Dr. Hobbs was elected to the Illinois State Dental Society in May 1866 and two months later traveled back to Iowa to speak at the Iowa State Dental Society conference.  In December of the same year, a paper she had presented to the state dental association was printed in the magazine Dental Times.  Lucy’s paper dealt with the uses of mallet pressure, rather than hand pressure, in the filling of cavities.

“The Mallet System” has become the prevailing system among the best operators,” Dr. Hobbs wrote.  “It needs but a few facts to show to every thinking mind, that it is the best system yet known to the profession for all ordinary fillings, as very few but can be better and more easily condensed than by hand pressure.  No proof is necessary to show that anyone can do better work, when he can give all his attention to the placing of the gold in the cavity, stand easy and natural, and have an assistant do the condensing.

“In the old way, the operator was all worn out with a few fillings.  The position was such that in most cases the strength could not be applied in the right direction, but at a great disadvantage to the operator, so that after a very few years of practice an operator was worn out ere he had arrived at any degree of perfection.  Anyone that has tried both systems, will admit that more gold can be condensed in a cavity, and of course make better filling, as it is more solid, than in any other way, being driven firmly to place by the mallet, it forms one solid mass.  

“Let the gold be used in any form you choose. It can be better condensed with the mallet than with the hand.  The human operator will give it a fair trial.  For there are none but are well aware that it requires strong nerves to endure the hand pressure, without some manifestation of suffering, but with the mallet, I have known the patient to sleep, when the operation was long, thus showing that it was not very unpleasant.”

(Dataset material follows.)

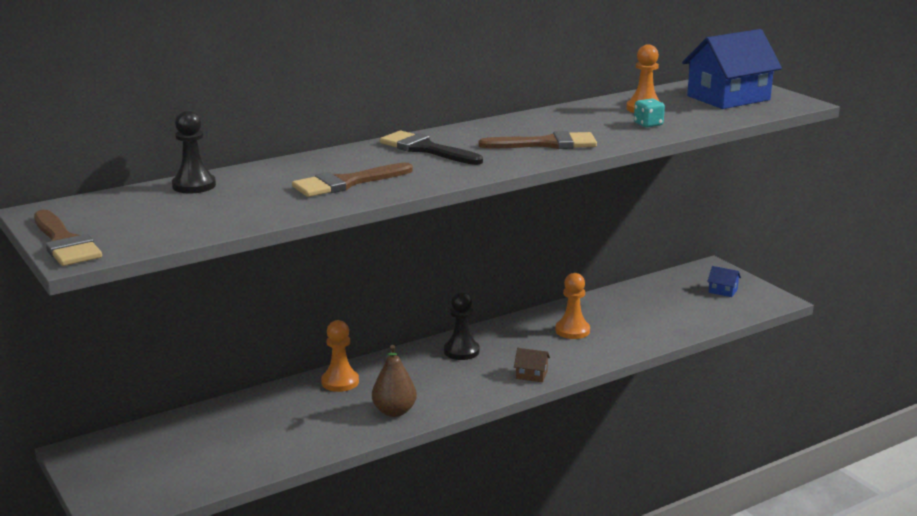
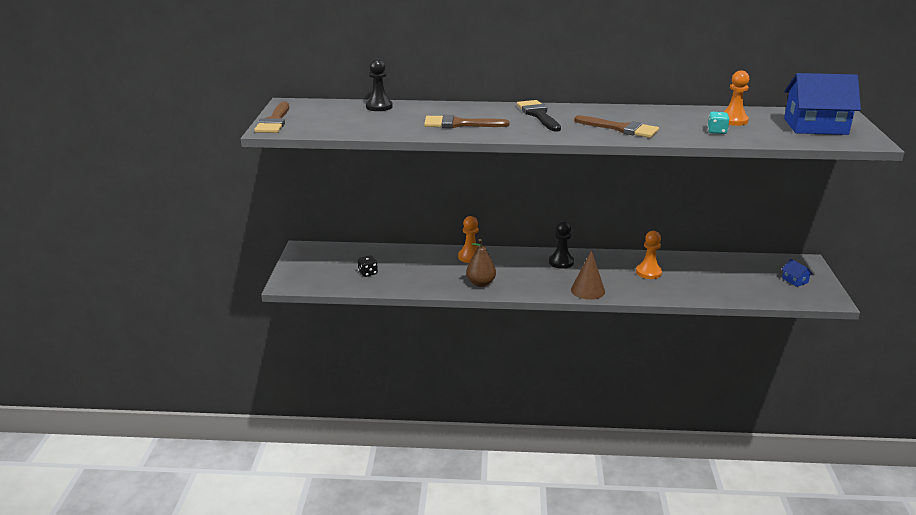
camera: 35 degrees right, 5 degrees up
brown house [514,348,550,382] -> brown cone [571,250,605,300]
none -> black dice [358,255,378,277]

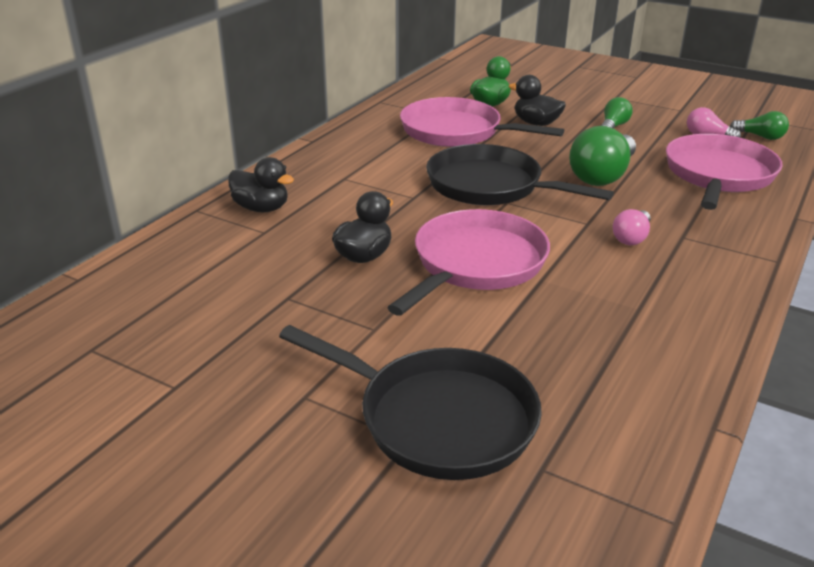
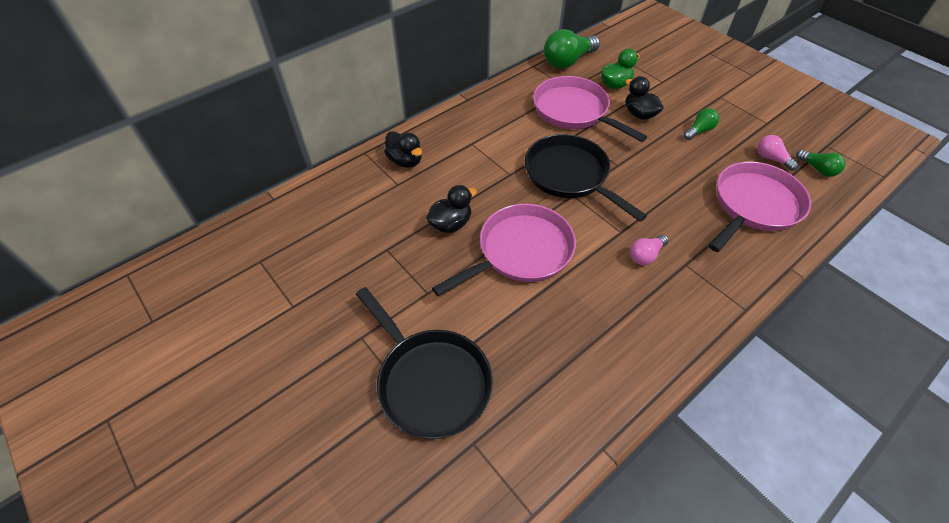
camera: 20 degrees right, 20 degrees up
green light bulb [569,126,636,186] -> green light bulb moved to [544,29,600,69]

During her time in Chicago, Lucy met a Civil War veteran named James Myrle Taylor.  He worked for the Chicago and North Western Railway in the maintenance shop.  The couple were married in 1867, and soon after, James became Lucy’s apprentice.  In December 1867, the newlyweds moved to Lawrence, Kansas.  The city was flush with an infusion of new residents, and dentists were in demand.  James transitioned from apprentice to dentist, and the Taylors operated their lucrative practice together.  Lucy took the women and children patients while James dealt with the men.

Both doctors had busy lives outside their work.  They were involved in various charitable organizations and active in the state dental society.  They lived in a magnificent home with elaborate fountains and lush gardens where numerous weddings and anniversary celebrations were often held.

Dr. James Taylor passed away on December 14, 1886, after suffering from a long illness.  Dr. Lucy Hobbs Taylor continued to see patients but spent the majority of her time with civic activities, including fighting for the cause of women’s suffrage.

Lucy suffered a paralytic stroke on August 17, 1910.  Friends found her on the floor of one of the rooms of her home, and a doctor was immediately called to the scene.  Her recovery was slow, and her entire right side was paralyzed, but physicians believed her condition would improve with time.  Sadly, Dr. Taylor never overcame the effects of the stroke and died following a cerebral hemorrhage on October 3, 1910, at the age of seventy-seven.

Historical markers honoring Dr. Lucy Hobbs Taylor have been erected at her place of birth in Franklin County, New York, and in Lawrence, Kansas, where she practiced dentistry for more than thirty years.

At the time of Dr. Taylor’s death, there were more than a thousand women dentists practicing in the United States.